+++ Given data

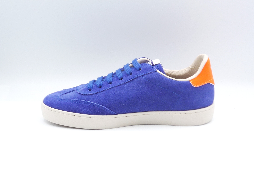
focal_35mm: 49
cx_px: 127
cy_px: 96
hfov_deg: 38.9
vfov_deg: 29.7
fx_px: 360
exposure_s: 1/200
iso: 100
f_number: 4
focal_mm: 4.9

++++++

### What you have to do
Keeping the pictures out, print the entries above exactly as written.

### Response
focal_35mm: 49
cx_px: 127
cy_px: 96
hfov_deg: 38.9
vfov_deg: 29.7
fx_px: 360
exposure_s: 1/200
iso: 100
f_number: 4
focal_mm: 4.9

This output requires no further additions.